2. Instant meals and takeout — ditto. While there are guanzes — small cafes that serve Mongolian or Kazakh food for cheap — pretty much everywhere in Mongolia, they are sit-down and often only serve meat-and-flour staples and tea.
3. Clean air. I’m glad everybody is staying warm this winter, but the air pollution gives me an impressive cough if I go outside during prime coal-burning time.
4. Water that doesn’t have to be boiled or filtered. To be clear, it’s not that the water in Mongolia is somehow especially dirty — it isn’t — it’s that the bacteria in it are different from the bacteria in U.S. water. While the water in our part of the country doesn’t usually make us sick, and I can usually get by with drinking the pot of water I boiled for tea all day, it’s a pain to haul my filter out when I have company, and to have to rely on bought bottled water if I travel.
5. GREEN THINGS, in the sense of landscape as well as vegetables.

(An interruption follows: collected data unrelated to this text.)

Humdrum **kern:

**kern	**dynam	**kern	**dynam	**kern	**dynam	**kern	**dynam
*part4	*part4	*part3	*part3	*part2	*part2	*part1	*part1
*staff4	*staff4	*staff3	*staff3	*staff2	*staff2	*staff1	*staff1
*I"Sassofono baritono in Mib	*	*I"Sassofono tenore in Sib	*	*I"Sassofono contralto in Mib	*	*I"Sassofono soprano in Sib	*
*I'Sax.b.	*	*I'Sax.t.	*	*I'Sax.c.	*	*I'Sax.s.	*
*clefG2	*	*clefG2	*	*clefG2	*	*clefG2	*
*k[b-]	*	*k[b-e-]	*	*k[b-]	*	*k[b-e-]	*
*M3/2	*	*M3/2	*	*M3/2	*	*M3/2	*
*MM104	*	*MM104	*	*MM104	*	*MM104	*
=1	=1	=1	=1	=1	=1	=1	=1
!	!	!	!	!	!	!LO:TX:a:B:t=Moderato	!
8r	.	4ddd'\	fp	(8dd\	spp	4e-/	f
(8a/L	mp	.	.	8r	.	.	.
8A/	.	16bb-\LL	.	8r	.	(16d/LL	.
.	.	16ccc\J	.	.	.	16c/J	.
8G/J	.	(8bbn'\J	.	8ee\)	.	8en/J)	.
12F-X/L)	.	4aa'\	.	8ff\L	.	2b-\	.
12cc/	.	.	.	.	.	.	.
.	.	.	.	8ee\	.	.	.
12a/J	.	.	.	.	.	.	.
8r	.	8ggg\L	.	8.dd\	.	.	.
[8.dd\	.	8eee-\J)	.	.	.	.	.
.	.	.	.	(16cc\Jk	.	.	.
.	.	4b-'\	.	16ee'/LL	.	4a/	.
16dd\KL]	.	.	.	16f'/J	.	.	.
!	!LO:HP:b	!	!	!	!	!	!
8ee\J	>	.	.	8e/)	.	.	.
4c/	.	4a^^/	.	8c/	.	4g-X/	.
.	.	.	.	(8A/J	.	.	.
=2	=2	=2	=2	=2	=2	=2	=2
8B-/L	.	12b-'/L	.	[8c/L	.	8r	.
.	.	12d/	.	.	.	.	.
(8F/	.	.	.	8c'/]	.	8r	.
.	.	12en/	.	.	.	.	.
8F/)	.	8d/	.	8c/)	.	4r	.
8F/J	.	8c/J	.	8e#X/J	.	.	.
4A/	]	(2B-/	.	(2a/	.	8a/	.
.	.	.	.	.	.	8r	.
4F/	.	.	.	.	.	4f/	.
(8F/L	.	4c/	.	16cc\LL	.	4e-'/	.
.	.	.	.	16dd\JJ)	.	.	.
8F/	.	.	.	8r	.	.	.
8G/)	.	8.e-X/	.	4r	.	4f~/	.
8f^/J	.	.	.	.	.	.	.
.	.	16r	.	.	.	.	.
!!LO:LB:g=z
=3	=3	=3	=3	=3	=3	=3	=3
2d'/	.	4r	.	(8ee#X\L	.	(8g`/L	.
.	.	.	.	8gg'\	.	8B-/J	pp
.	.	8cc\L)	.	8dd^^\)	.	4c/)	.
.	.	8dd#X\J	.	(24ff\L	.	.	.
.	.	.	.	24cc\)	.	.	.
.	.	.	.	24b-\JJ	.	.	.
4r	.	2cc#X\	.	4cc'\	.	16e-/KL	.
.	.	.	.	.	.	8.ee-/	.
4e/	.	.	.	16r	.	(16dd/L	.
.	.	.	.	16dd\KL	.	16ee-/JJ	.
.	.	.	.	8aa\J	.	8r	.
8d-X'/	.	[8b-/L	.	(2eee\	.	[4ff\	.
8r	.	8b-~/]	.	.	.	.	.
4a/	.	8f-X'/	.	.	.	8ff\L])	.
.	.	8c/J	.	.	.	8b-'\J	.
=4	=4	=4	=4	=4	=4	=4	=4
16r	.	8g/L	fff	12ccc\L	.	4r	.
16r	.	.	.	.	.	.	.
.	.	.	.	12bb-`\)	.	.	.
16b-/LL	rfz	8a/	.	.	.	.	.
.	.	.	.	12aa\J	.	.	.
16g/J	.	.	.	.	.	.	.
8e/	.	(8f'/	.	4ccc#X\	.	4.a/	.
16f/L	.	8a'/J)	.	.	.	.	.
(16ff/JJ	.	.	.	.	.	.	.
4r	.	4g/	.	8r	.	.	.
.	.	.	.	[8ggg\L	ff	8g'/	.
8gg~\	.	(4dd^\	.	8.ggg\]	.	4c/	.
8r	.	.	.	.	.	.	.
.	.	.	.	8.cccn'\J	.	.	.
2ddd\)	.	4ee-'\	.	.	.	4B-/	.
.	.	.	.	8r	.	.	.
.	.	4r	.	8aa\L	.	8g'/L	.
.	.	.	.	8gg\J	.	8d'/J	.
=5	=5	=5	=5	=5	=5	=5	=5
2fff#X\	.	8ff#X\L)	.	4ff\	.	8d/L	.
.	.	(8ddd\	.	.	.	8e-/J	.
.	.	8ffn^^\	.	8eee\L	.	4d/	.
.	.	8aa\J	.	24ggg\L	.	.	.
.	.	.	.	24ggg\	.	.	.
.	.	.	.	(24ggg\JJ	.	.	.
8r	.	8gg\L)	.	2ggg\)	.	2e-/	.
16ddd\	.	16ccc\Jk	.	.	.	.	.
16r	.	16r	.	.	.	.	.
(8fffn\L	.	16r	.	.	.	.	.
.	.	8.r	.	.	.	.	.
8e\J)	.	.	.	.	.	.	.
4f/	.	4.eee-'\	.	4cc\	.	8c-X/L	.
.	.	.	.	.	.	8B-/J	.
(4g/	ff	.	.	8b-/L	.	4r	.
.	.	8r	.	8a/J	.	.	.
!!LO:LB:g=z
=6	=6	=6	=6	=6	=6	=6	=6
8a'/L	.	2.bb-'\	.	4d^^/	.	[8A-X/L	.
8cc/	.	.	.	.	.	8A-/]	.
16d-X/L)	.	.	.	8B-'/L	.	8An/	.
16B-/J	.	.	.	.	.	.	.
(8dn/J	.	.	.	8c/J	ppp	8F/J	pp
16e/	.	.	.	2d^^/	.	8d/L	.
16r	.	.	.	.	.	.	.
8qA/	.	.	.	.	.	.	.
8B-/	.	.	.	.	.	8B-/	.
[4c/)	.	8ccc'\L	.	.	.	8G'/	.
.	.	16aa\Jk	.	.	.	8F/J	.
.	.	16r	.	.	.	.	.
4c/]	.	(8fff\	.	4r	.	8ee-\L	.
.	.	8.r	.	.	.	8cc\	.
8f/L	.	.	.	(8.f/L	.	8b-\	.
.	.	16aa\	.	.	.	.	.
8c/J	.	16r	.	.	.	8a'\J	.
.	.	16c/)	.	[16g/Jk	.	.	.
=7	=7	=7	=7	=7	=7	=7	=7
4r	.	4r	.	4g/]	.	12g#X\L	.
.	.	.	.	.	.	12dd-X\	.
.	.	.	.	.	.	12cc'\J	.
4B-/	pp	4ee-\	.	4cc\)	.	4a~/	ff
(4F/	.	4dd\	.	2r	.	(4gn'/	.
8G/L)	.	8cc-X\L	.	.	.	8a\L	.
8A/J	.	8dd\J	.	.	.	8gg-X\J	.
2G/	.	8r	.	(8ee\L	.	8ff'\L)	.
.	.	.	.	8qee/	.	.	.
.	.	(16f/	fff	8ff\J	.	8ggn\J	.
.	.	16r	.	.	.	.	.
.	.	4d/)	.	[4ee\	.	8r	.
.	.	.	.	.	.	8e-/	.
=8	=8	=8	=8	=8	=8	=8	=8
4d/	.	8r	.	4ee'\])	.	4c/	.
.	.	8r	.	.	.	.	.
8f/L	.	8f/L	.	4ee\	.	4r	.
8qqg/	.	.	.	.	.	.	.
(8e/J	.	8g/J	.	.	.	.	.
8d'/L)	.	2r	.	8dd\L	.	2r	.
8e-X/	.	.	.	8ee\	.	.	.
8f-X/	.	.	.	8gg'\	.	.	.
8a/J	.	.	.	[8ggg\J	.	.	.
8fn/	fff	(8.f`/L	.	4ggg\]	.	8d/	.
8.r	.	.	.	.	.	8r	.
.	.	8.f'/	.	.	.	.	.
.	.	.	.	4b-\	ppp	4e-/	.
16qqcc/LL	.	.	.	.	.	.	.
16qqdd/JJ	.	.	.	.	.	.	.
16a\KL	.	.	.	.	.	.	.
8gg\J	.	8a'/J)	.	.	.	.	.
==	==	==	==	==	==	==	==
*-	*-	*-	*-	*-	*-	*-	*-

6. Central heating that is controlled by a thermostat in my reach, rather than whatever temperature the government of Mongolia says my building ought to be at.
7. Free English-language public libraries. There is only one in Bayan-Ulgii, and while its contents are pretty impressive for a place in which English is not people’s second but their fourth language, it would fill up less than one wall of even the tiny local branch I lived near in the States.
8. Good mattresses. Right now I sleep on an air mattress, and am super glad for it. It’s fairly common, in Mongolia, for beds to consist of one or two mattress pads (which, to give a sense of the thickness, can also be used as comforters) balanced on a frame by way of wooden boards or planks. My mattress during PST was literally held up by two-by-fours.
9. Being able to walk into a shop or a meeting certain I will understand what’s going on and be able to communicate my needs and desires — though hopefully I will be able to achieve this before I even leave Mongolia.
 Obviously, Kazakh is the first and Mongolian the second. As I understand it, kids start Russian class either slightly before or concurrently with English.